量子の脅威が前倒しで到来?Googleが「9分間の強奪(劫幣)」のシナリオをシミュレーション、690万枚のビットコインが危機に

量子コンピューターがビットコインを脅かすその日が、もしかすると誰もが想像しているよりも早く到来するかもしれない。 Googleの量子AIチームが月曜にブログ記事とホワイトペーパーを公開し、ビットコインを解読するのに必要な演算能力は、これまでの見積もりよりはるかに低いと指摘した。
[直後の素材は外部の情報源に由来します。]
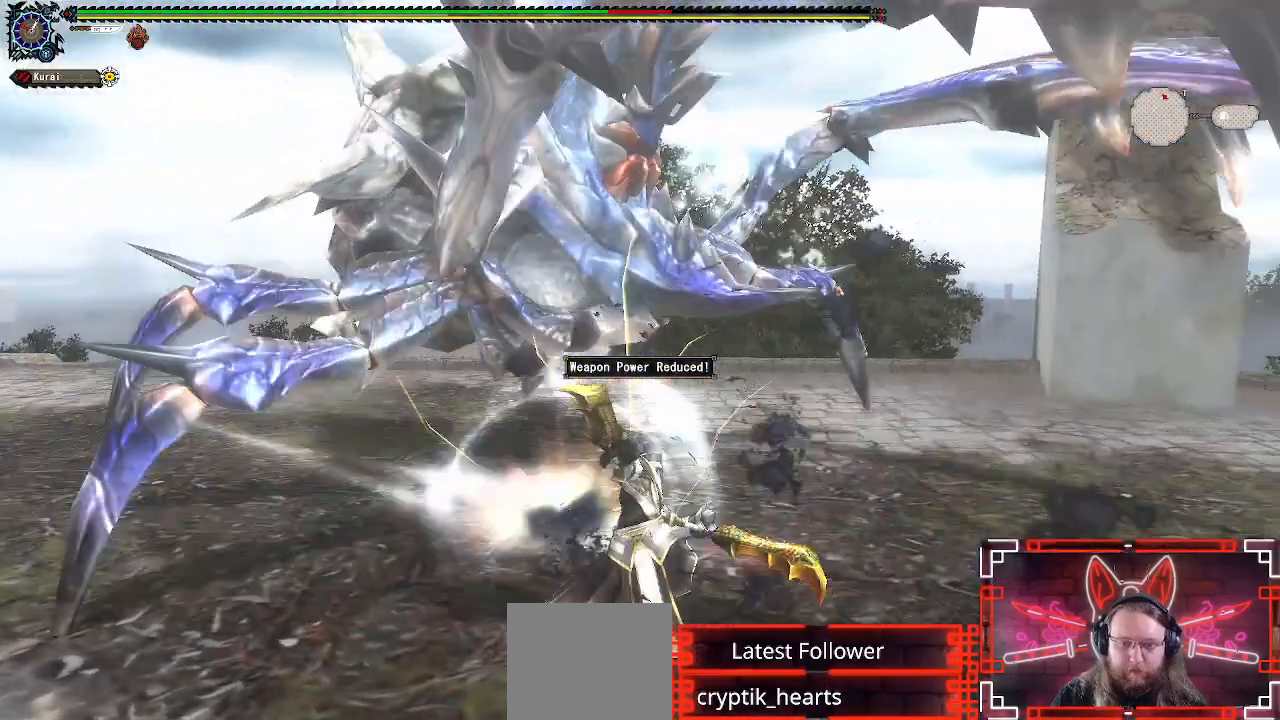
{"buttons": ["B", "Y"], "left_stick": "center", "right_stick": "center", "events": [[17, "B", "down"], [33, "Y", "down"], [150, "Y", "up"], [167, "B", "up"], [167, "L1", "down"], [233, "B", "down"], [233, "Y", "down"], [250, "L1", "up"], [367, "Y", "up"], [400, "B", "up"], [467, "B", "down"], [483, "Y", "down"]]}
さらに、プライバシーと効率を高めるために行われたビットコインの重要な技術アップグレード「Taproot」が、結果としてより多くのウォレットをリスクにさらしているという。 量子の脅威が前倒しで警報を鳴らす 過去数年、学界や業界では、ビットコインやイーサリアムの暗号化メカニズムを突破するには少なくとも「数百万個」の量子ビット(Qubits、量子コンピューターの最も基本的な演算単位)が必要だと、広く見られてきた。しかしGoogleの研究者はこの見解を覆し、実際に必要な量子ビットは50万個未満である可能性があると示した。 Googleは以前、2029年が量子コンピューターの実用的な能力が備わり始める重要なマイルストーンになるかもしれないと指摘し、暗号資産業界はそれまでにポスト量子移行を完了するよう呼びかけていた。 従来のコンピューターがビット(Bits)を使うのに対し、量子コンピューターは量子ビットの特性によって、特定の複雑な問題(たとえば、暗号化ウォレットを守る演算アルゴリズムの解読)を解く際に圧倒的な速度優位を持つ。 Googleチームは、彼らが設計した2種類の潜在的な攻撃パターンがあり、それぞれ約1,200〜1,450個の「高品質量子ビット」で攻撃が可能で、先行する見積もりを大幅に下回ると述べた。 「9分」で取引を阻止できる Googleの研究では、実際の攻撃シナリオもシミュレーションした。ハッカーは、旧ウォレットを攻撃する必要すらなく、「進行中」のリアルタイム取引を直接狙うだけでよいという。ユーザーがビットコインを送信するとき、「公開鍵」のデータが一時的に露出する。量子コンピューターの演算速度が十分に速ければ、この公開鍵を使って「秘密鍵」を逆算でき、資金を奪い取ることができる。 Googleのモデル推論では、量子システムは取引が出現する前に演算作業の一部を前もって準備しておける。取引が発生すれば、わずか9分で攻撃を完了できる。ビットコインは通常、1つの取引を確認するのに約10分かかることを考えると、攻撃者には取引確認の前にうまくいわないことが多い状態ではなく、成功して「横取り(截胡)」できる確率が最大41%もあるということになる。 それとは対照的に、イーサー(イーサリアム)など他の暗号通貨では取引確認がより速いため、ハッカーが犯行に使える時間の空白がより短く、この種の攻撃に対する露出度は相対的に低い。 ビットコインの3分の1近くが危機に陥る さらに憂慮すべきなのは、レポートによれば現在、約690万枚のビットコイン(総供給量の約3分の1)が、公開鍵がすでに露出したウォレットに保管されているという推計だ。これには、ネットワークの初期開発段階に由来する170万枚のビットコインと、「アドレスの重複使用」によってリスクに直面している資産が含まれる。 この数値は、デジタル・アセット管理会社CoinSharesが先に見積もっていた値を大きく上回っている。CoinSharesは当初、市場には約10,200枚のビットコインだけが、高度に集中していて攻撃を受けやすい危険な状態にあると考えていた。 成りはTaproot、負けもTaproot? 研究はまた、ビットコイン2021年のTaprootアップグレードについて、新たな疑問も提示している。Taprootはプライバシーと効率を向上させた一方で、公開鍵をデフォルトでブロックチェーン上に露出させることにもなり、旧バージョンのアドレス形式にあった保護の一層を取り除いた。Googleの研究者は、この設計によって、今後量子攻撃を受けやすいウォレットの数が大幅に増える可能性があると述べた。 この研究がハッカーの「教材マニュアル」になってしまうのを避けるため、Googleチームは暗号システムを解読する詳細手順を公開しなかった。代わりに巧みに「ゼロ知識証明」技術を用い、研究成果の正確性を外部に検証してもらうことで、悪意ある悪用のリスクを下げたのだ。